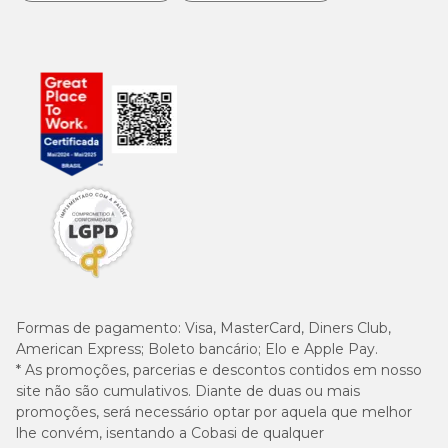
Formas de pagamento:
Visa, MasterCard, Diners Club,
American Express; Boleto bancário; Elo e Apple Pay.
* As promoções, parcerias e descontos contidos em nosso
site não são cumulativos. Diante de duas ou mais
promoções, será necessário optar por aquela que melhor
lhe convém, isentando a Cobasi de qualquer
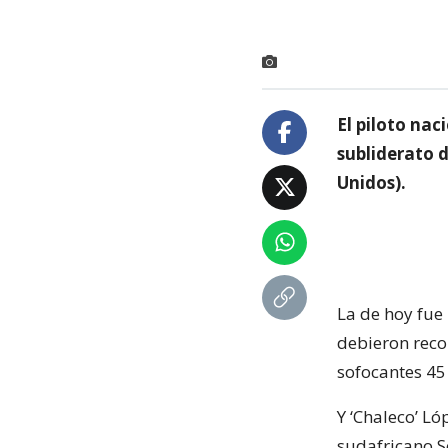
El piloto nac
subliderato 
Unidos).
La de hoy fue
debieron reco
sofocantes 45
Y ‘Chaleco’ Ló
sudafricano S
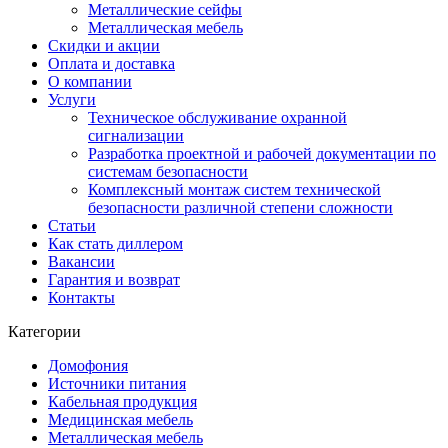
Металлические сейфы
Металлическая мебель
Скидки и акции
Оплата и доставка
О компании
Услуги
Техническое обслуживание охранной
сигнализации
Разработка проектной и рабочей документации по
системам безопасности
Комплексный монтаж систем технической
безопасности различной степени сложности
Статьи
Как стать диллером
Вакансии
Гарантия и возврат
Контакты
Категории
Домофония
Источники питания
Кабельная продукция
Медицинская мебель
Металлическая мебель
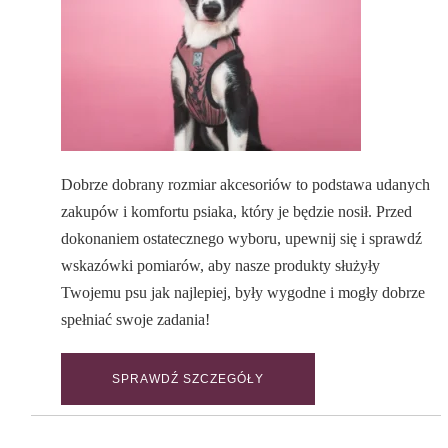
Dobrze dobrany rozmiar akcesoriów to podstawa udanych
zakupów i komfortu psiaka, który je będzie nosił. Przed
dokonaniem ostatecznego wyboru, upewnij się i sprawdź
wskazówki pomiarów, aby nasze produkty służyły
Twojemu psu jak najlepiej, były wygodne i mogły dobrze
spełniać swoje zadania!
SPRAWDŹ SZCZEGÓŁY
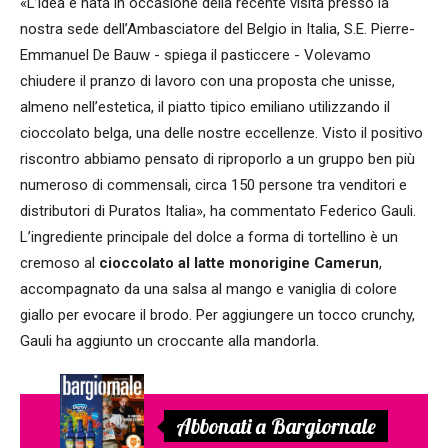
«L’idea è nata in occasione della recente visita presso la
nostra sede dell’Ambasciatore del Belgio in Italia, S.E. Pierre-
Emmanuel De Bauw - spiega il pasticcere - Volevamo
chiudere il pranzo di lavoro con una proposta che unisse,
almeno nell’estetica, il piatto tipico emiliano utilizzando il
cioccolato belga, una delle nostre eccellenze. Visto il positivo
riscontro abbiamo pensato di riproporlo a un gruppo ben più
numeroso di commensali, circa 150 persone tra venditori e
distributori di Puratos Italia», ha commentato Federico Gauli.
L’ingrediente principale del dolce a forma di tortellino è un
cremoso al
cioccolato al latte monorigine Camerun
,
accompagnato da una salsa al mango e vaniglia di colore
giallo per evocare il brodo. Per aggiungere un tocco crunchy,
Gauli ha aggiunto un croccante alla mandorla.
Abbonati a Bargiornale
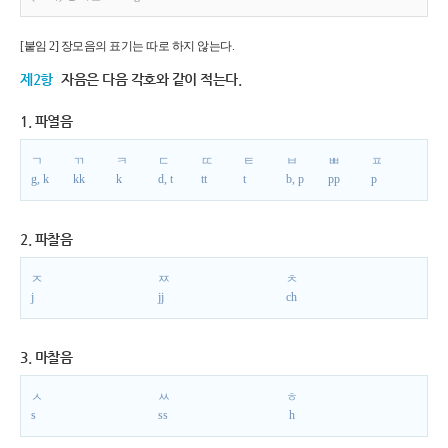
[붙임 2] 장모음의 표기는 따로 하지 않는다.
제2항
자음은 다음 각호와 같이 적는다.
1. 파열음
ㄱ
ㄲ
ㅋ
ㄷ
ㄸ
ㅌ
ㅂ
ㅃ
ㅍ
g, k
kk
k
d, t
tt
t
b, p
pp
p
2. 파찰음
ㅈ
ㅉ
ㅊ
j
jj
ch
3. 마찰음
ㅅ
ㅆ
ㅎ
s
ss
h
---
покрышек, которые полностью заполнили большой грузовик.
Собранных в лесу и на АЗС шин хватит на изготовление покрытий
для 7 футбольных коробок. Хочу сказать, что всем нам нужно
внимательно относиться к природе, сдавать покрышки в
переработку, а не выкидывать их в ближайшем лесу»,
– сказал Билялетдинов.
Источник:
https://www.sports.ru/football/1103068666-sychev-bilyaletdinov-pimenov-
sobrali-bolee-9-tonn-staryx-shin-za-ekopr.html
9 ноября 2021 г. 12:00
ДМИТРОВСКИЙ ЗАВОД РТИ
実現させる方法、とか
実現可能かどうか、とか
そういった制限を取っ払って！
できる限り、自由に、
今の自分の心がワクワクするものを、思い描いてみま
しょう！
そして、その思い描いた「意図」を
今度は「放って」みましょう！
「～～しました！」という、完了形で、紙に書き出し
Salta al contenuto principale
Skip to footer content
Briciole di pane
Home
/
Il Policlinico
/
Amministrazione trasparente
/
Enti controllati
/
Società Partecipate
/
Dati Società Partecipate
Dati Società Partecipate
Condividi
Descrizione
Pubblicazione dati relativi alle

**PROBLEM**
Working from the material above, retype exactly the lines from the one with "9 ноября 2021 г. 12:00" through the one with "Pubblicazione dati relativi alle", both included, and only those lines.

**TASK OUTPUT**
9 ноября 2021 г. 12:00
ДМИТРОВСКИЙ ЗАВОД РТИ
実現させる方法、とか
実現可能かどうか、とか
そういった制限を取っ払って！
できる限り、自由に、
今の自分の心がワクワクするものを、思い描いてみま
しょう！
そして、その思い描いた「意図」を
今度は「放って」みましょう！
「～～しました！」という、完了形で、紙に書き出し
Salta al contenuto principale
Skip to footer content
Briciole di pane
Home
/
Il Policlinico
/
Amministrazione trasparente
/
Enti controllati
/
Società Partecipate
/
Dati Società Partecipate
Dati Società Partecipate
Condividi
Descrizione
Pubblicazione dati relativi alle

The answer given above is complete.